[What you have to do] Look through the material below. Copy each line that contains the string "hand".
(Task inputs)
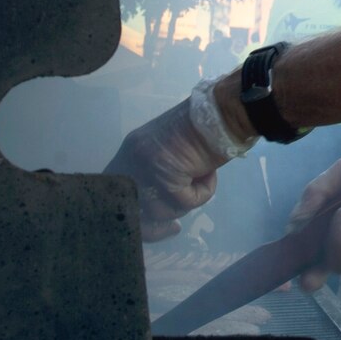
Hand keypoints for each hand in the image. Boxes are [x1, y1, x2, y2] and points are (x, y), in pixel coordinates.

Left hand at [117, 98, 232, 240]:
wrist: (221, 110)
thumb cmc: (202, 127)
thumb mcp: (170, 151)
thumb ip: (159, 172)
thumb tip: (163, 200)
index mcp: (131, 151)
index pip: (120, 192)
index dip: (137, 212)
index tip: (157, 221)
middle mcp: (132, 159)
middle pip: (131, 209)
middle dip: (152, 227)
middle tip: (172, 228)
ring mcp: (147, 167)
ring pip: (162, 210)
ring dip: (186, 201)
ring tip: (201, 177)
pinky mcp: (168, 176)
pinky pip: (186, 202)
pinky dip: (203, 193)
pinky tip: (209, 172)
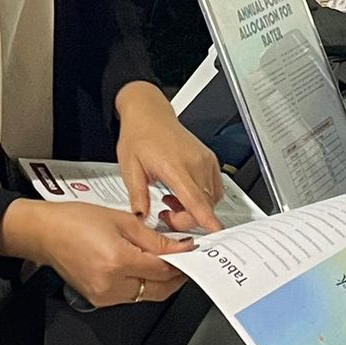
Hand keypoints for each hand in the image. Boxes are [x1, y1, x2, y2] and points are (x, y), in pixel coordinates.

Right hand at [1, 199, 186, 307]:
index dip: (181, 260)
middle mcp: (111, 284)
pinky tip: (143, 269)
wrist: (44, 233)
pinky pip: (130, 296)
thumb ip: (153, 237)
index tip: (190, 250)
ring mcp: (104, 296)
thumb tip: (177, 247)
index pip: (163, 269)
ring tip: (164, 262)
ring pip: (146, 295)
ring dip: (160, 281)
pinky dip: (142, 284)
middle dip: (176, 276)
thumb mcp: (121, 220)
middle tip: (185, 260)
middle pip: (159, 289)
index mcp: (118, 261)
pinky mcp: (98, 300)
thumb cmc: (74, 220)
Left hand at [116, 81, 222, 232]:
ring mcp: (205, 161)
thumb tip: (142, 218)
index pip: (194, 198)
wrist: (149, 113)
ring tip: (172, 199)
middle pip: (204, 205)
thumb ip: (138, 196)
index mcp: (174, 166)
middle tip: (166, 213)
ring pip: (211, 199)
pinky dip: (203, 198)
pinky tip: (184, 192)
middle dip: (187, 219)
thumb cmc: (139, 135)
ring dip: (194, 208)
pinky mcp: (210, 159)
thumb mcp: (129, 168)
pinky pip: (215, 188)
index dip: (205, 218)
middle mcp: (194, 163)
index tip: (214, 231)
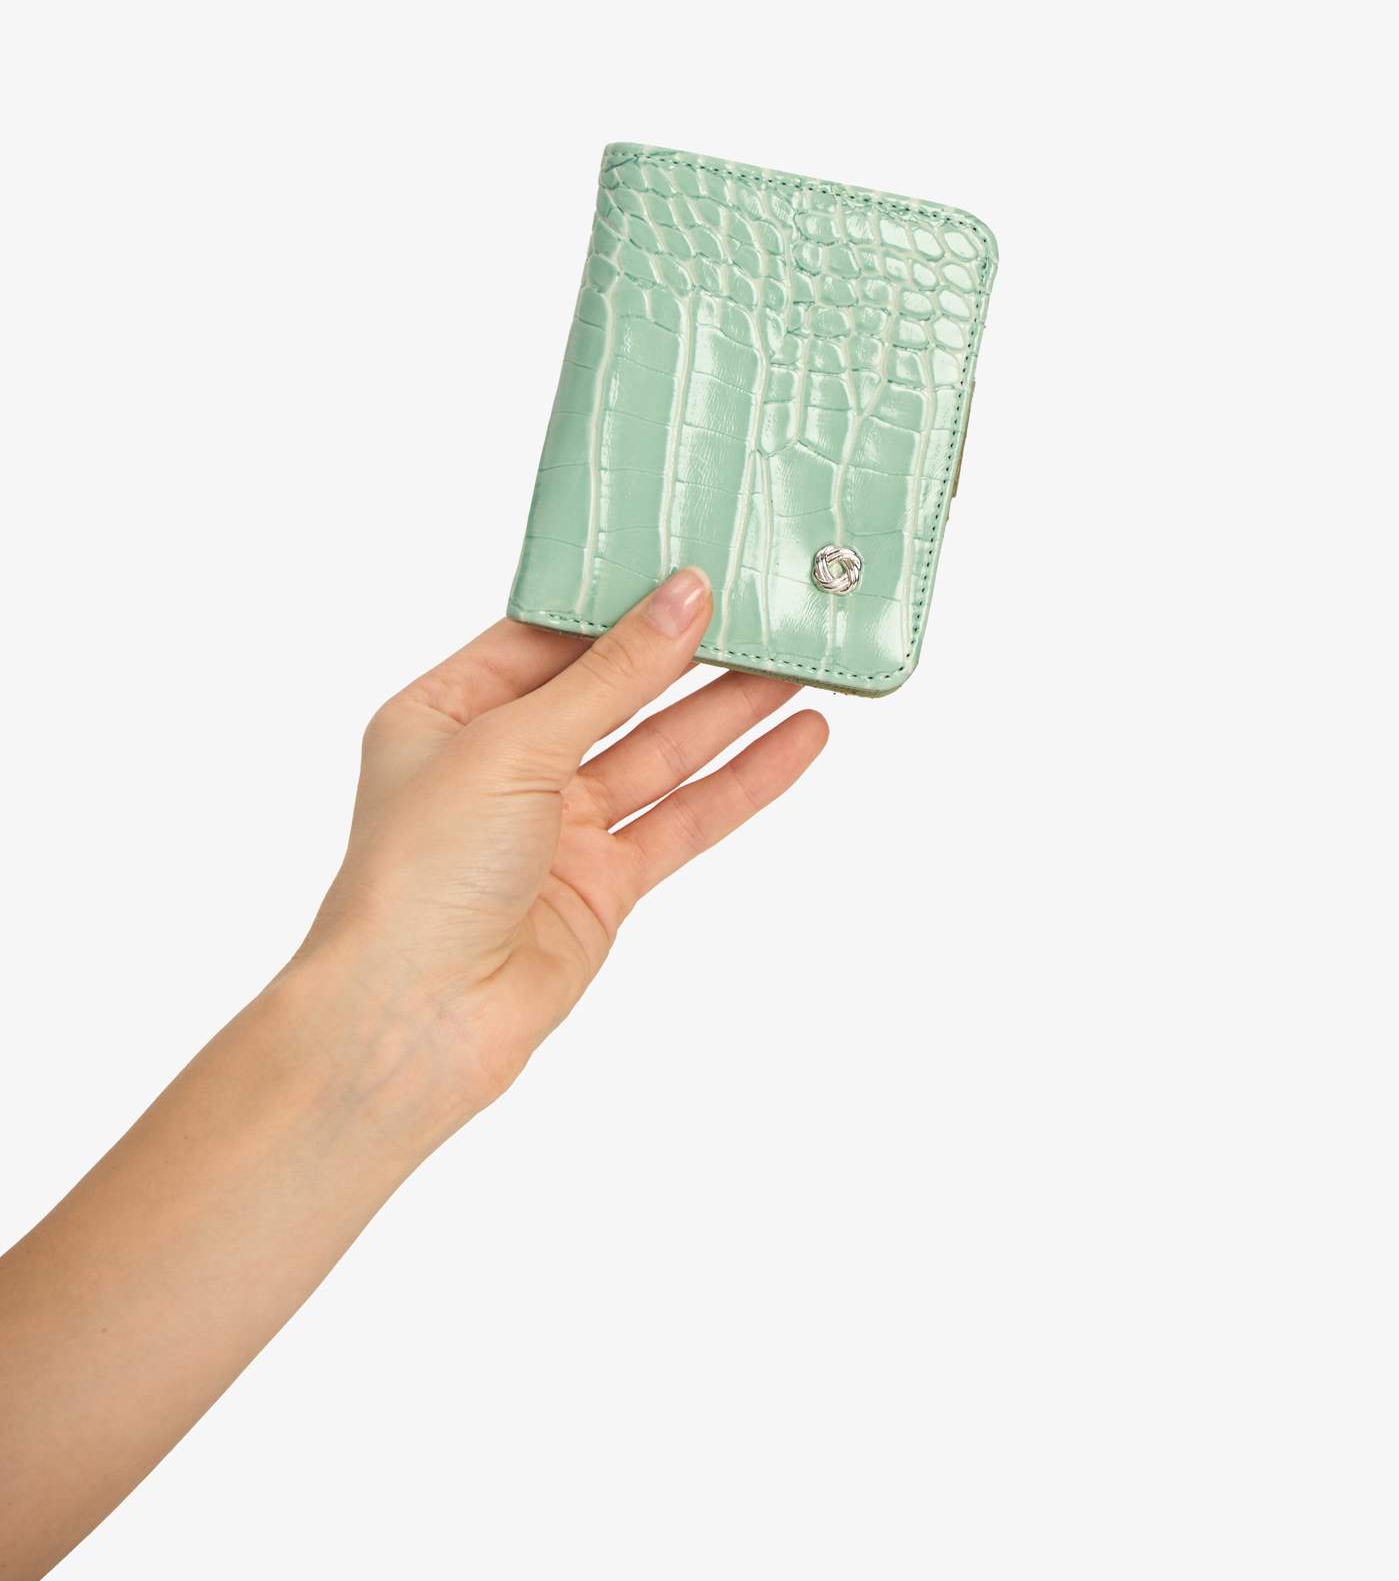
(End Task inputs)
[Written response]
Hand keypoints for each hand in the image. Boxes are [x1, y1, x2, y2] and points are (x, y), in pixel coordinates.
Left hand at [117, 98, 232, 240]:
Hand keypoints for each hand in the image. Boxes are [x1, y1, x2, y2] and points are (x, y), in pixel coordinates.
Right hand at [1, 199, 186, 307]:
Left hand at [116, 81, 222, 232]:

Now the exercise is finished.